Problem requirements: Please tally how many lines in the entries below include the word "distribute", giving only the number.

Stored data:

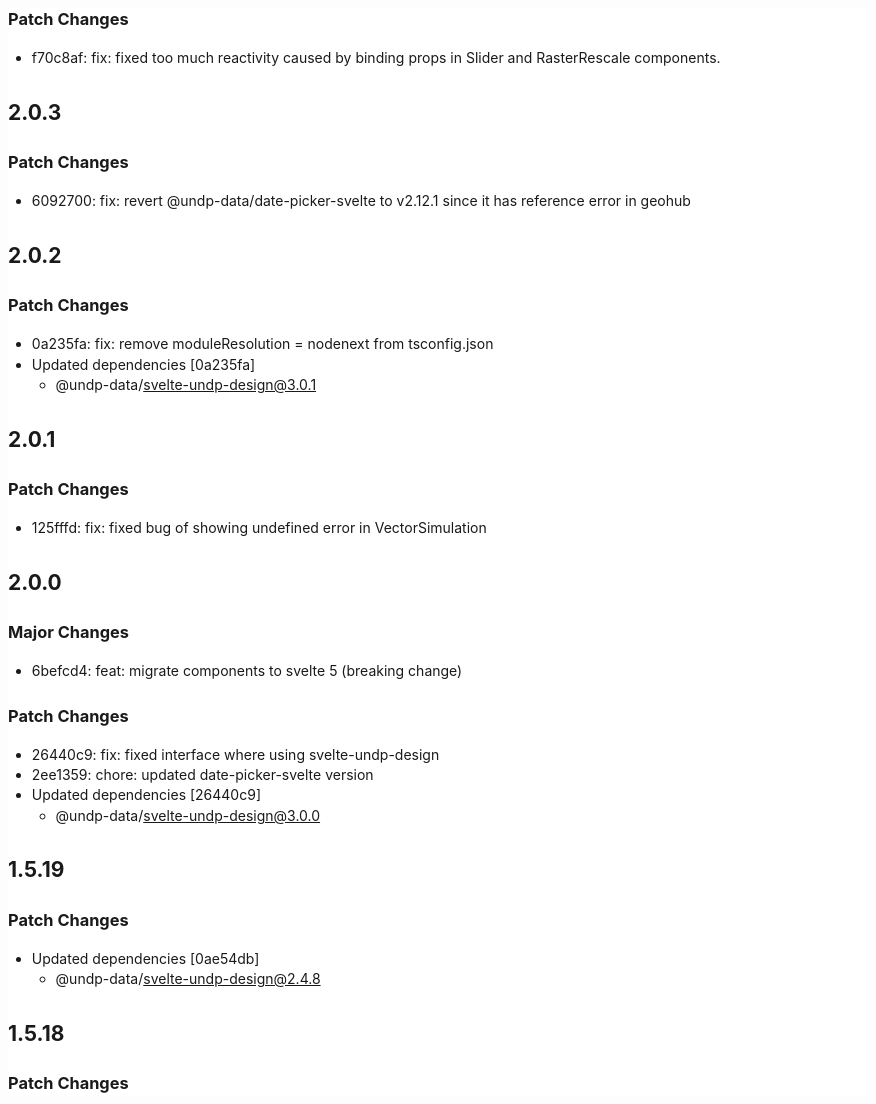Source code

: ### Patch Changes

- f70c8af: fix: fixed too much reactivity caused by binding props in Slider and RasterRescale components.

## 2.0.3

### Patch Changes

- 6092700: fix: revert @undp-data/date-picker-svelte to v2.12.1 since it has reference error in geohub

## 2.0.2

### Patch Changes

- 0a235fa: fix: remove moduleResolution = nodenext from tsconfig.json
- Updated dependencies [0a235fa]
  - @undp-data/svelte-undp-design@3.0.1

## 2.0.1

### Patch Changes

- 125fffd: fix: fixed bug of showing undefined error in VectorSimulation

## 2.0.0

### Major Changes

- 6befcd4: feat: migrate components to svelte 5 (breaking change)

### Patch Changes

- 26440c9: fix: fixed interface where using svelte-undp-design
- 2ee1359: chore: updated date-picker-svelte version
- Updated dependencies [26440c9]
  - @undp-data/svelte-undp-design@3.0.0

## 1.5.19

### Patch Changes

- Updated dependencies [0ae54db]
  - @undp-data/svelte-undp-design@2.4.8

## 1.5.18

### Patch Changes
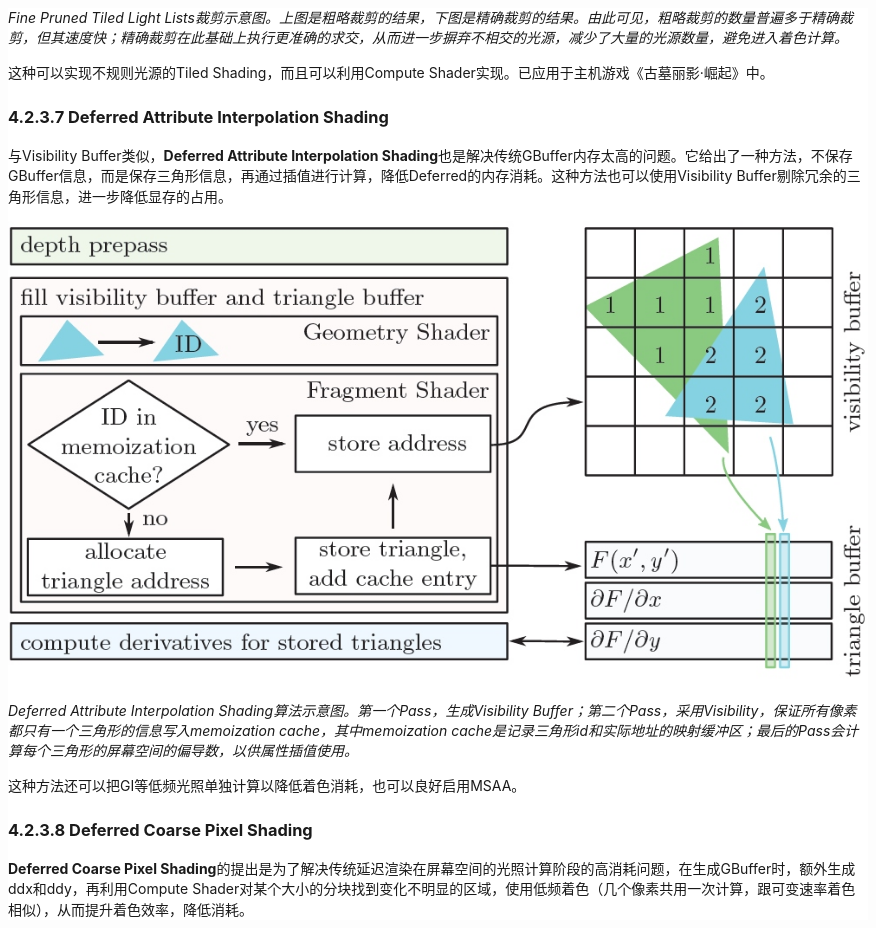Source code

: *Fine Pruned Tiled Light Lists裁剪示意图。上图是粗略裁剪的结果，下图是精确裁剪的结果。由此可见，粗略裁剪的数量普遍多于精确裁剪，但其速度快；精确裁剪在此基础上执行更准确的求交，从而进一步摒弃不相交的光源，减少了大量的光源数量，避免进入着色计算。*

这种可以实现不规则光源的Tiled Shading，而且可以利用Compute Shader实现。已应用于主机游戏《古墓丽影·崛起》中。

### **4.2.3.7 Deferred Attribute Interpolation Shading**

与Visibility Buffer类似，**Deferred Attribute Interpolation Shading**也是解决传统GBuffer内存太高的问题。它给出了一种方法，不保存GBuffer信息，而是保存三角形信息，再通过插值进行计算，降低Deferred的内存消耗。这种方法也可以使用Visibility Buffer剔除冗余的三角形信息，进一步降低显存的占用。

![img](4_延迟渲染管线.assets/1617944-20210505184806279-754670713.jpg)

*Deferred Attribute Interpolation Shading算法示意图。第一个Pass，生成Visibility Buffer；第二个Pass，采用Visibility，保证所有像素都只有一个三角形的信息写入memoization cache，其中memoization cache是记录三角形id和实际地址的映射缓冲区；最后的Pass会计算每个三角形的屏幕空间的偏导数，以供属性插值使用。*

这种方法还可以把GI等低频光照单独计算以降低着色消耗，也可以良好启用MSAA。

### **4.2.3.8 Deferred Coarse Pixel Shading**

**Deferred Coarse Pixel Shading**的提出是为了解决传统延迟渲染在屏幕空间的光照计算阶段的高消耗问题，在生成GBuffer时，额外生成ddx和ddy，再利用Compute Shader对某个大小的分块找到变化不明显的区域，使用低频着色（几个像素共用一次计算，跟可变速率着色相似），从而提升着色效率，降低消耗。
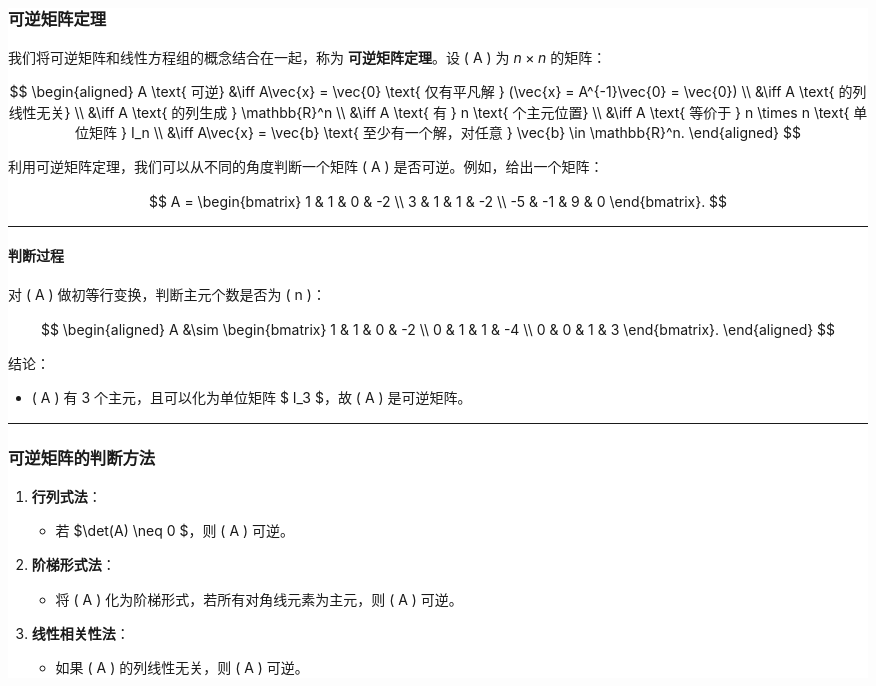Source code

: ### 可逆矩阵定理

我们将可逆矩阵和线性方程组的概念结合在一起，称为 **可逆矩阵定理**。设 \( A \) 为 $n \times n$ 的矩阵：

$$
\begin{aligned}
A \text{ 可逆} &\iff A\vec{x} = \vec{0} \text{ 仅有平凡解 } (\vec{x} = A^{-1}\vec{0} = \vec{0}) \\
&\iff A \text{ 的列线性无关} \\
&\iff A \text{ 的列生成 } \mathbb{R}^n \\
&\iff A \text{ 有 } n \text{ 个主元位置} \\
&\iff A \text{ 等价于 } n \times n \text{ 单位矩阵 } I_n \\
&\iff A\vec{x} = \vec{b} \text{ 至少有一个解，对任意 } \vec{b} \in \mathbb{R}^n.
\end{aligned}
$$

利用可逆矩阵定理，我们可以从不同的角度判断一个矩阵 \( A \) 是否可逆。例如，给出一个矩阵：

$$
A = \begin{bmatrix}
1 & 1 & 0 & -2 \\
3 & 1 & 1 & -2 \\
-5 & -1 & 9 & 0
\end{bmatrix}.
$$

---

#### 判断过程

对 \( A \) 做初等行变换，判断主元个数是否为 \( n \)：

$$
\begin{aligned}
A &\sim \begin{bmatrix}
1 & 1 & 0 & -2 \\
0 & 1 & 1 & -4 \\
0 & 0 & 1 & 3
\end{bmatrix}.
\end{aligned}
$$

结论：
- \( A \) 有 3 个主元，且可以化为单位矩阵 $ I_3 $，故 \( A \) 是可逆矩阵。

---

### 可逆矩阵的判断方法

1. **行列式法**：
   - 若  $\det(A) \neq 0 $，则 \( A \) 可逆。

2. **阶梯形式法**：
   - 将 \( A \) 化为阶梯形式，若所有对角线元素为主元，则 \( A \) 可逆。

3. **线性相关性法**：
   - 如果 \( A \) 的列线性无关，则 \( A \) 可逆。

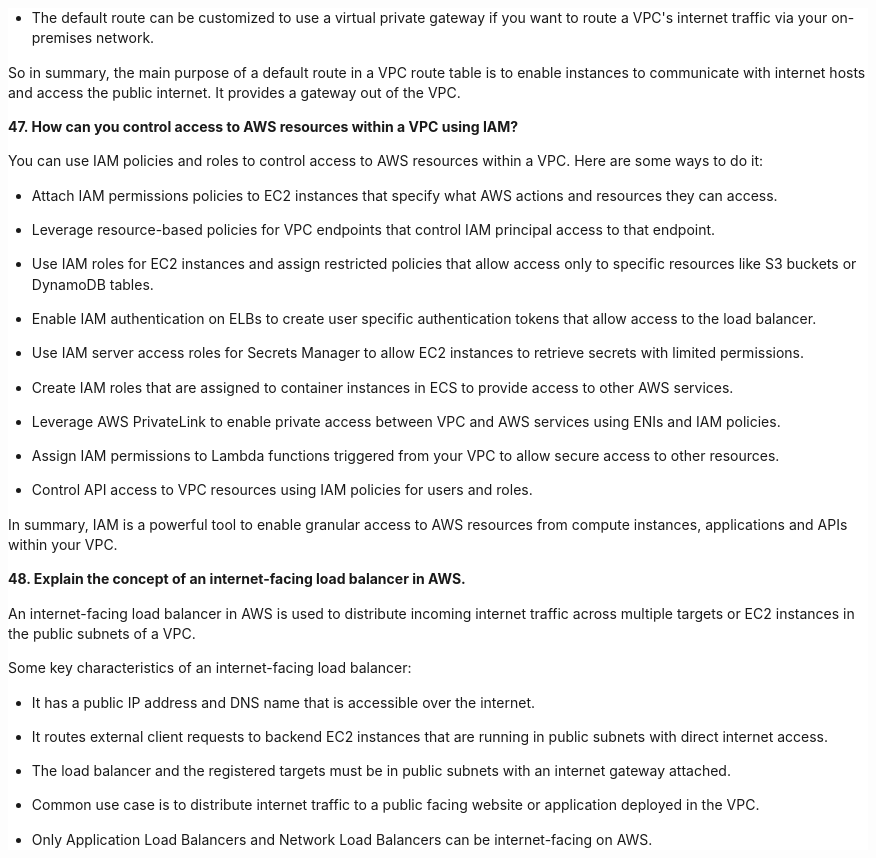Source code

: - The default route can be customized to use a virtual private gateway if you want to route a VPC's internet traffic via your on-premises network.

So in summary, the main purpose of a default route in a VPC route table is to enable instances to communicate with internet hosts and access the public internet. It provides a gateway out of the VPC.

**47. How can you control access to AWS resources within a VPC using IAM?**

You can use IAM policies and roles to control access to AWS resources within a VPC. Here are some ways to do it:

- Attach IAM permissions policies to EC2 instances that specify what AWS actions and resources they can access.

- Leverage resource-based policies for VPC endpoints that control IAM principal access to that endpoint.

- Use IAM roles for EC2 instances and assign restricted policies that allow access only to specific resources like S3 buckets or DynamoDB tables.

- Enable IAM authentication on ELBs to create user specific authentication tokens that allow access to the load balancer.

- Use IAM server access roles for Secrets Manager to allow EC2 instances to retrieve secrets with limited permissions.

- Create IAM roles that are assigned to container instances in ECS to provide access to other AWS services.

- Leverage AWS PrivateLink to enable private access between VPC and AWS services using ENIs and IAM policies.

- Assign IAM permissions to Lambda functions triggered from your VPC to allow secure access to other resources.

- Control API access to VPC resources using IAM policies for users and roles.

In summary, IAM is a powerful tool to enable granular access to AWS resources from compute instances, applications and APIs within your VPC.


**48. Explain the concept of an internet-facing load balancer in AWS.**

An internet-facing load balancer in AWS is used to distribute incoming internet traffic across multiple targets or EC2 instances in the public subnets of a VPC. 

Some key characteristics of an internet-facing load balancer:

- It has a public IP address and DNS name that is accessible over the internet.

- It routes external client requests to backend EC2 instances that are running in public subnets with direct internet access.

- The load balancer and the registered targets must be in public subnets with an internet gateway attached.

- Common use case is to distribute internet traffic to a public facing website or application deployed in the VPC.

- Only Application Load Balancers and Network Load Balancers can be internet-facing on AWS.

Solved exercise: 2